The plasma was powered with a high voltage pulsed DC system consisting of a Matsusada AU-10P60 10 kV DC power supply (Matsusada Precision Inc., Shiga, Japan), an IXYS PVX-4110 pulse generator (DEI, Fort Collins, CO, USA), and a DG-1022Z digital function generator (Rigol Technologies Inc., Beaverton, OR, USA). The system was operated with an 8 kV pulse amplitude, 6 kHz pulse frequency, 1 μs pulse width, and ~70 ns pulse rise and fall time. The experimental setup was described earlier [2,11,13]. Helium gas was flown at a rate of 2 L/min in the annulus between the two tubes.

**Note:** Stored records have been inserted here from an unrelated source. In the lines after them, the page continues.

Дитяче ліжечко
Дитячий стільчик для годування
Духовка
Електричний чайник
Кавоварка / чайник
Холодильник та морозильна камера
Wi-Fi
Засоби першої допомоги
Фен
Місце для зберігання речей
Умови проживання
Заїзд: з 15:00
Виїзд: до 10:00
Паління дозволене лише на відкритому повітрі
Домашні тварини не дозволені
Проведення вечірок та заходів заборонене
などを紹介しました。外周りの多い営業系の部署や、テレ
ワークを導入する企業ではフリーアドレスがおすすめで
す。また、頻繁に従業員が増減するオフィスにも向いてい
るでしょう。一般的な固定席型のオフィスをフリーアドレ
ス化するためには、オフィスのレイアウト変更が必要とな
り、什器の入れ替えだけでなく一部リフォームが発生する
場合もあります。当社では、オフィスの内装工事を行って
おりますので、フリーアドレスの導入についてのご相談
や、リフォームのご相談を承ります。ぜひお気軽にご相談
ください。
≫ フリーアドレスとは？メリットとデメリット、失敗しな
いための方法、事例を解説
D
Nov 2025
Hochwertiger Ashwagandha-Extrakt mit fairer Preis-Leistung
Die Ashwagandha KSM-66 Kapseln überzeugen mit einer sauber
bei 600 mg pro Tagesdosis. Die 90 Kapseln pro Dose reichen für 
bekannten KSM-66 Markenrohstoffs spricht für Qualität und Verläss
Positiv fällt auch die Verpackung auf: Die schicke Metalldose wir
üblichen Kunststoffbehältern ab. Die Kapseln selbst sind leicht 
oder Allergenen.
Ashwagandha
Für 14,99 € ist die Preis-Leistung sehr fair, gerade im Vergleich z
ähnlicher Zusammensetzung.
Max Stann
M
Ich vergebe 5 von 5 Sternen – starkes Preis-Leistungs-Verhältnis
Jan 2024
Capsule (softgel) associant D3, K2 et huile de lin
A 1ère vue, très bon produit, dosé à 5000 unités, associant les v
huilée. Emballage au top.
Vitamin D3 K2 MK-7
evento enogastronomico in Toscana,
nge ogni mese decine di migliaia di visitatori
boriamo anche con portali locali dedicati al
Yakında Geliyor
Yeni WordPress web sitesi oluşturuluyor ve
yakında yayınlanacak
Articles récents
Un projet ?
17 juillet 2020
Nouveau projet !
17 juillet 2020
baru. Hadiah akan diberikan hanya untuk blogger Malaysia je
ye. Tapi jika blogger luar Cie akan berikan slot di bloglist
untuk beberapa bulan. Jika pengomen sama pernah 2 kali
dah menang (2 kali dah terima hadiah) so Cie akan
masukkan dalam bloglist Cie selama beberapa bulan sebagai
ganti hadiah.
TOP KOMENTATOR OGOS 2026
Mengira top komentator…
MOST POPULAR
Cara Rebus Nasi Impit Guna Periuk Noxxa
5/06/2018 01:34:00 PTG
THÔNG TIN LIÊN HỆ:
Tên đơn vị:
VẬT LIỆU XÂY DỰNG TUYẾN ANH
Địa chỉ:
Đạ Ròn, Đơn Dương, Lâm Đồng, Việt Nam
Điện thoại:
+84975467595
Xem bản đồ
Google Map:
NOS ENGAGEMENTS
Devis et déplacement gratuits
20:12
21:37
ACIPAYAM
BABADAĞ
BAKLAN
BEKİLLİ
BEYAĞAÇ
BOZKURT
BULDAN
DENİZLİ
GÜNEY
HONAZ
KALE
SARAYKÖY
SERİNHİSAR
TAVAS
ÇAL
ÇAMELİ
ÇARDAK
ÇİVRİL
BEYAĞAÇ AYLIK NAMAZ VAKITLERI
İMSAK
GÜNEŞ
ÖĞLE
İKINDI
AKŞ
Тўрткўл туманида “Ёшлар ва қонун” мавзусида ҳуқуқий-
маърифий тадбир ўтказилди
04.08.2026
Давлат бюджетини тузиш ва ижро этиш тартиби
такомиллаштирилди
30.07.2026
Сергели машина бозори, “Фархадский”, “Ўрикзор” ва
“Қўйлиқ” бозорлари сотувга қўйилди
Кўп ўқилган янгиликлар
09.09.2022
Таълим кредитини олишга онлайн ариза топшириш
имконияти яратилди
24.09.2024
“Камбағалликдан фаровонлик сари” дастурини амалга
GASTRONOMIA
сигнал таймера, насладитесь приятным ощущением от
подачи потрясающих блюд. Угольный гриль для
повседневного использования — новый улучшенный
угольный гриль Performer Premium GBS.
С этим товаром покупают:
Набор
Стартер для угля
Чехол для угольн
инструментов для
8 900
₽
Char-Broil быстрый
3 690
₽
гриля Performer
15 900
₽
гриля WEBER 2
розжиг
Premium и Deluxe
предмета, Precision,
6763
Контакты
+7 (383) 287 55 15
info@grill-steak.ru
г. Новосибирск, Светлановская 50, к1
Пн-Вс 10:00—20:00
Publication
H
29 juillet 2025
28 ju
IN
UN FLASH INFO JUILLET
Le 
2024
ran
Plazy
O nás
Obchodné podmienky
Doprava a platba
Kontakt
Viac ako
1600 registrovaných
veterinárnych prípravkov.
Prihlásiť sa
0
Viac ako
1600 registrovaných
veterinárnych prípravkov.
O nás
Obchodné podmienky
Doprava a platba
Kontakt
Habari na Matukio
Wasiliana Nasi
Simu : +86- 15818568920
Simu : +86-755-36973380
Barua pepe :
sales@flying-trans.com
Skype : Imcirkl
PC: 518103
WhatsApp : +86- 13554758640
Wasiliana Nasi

Each sample of aqueous solutions was thoroughly stirred with a magnetic stirrer during treatment with cold atmospheric pressure He-plasma jet to ensure a homogeneous composition of chemicals in the 20 mL clear borosilicate glass vial (Figure 8). The diameter of the water surface was 15 mm.

4.3. Temperature Control

The digital laser temperature gun, Etekcity lasergrip 800 (Etekcity, Anaheim, CA, USA), was used for the measurement of temperature in the plasma jet, water, and air. The temperature of the aqueous phase during 60 min of plasma treatment was 20 °C.

4.4. Absorption Spectra

Absorption spectra were recorded using 1 cm quartz cuvettes with the Shimadzu UV-Vis spectrophotometer ISR-2600 Plus (Shimadzu, Japan).

4.5. Statistical Analysis

The software SigmaPlot 12 (Systat Software, Inc., Chicago, IL, USA) was used for statistical analysis of experimental data. All experimental results were reproduced at least 14 times.

5. Conclusions

Cold atmospheric pressure radio frequency plasma (CAPP) is widely used in medicine, agriculture, food processing for the treatment of various diseases, and disinfection of biological tissues and food due to its antibacterial, antiviral, and antifungal properties. The mechanisms of these multicomponent processes in biological tissues remain partially elucidated. CAPP in air can produce reactive oxygen and nitrogen species (RONS) including radicals, ions, and relatively stable molecules. Cold atmospheric pressure plasma can induce oxidation of the most common water-soluble redox compounds in multicellular organisms, such as NADH, NADPH, L(+)-ascorbic acid sodium salt (vitamin C), and quinones at interfaces between three fluid phases: air, cold atmospheric pressure plasma, and water. CAPPJ is unable to reduce NAD⁺ and 1,4-benzoquinone despite the presence of free electrons in CAPP. Plasma is used in biomedical research directly on multicomponent biological tissues [46,47]. To clarify the mechanisms, it is necessary to know both the mechanisms of interaction of plasma with individual components in vitro and the mechanisms of interaction with several components in a mixture. Plasma oxidation of ascorbic acid has been detected in other works, but it can much less degrade in mixture with other antioxidant components in biological objects [46]. Studies of the mechanisms of plasma-induced processes in biological tissues and surfaces can help to neutralize or prevent side effects in animal and human medicine, cosmetology, agriculture, and the food industry.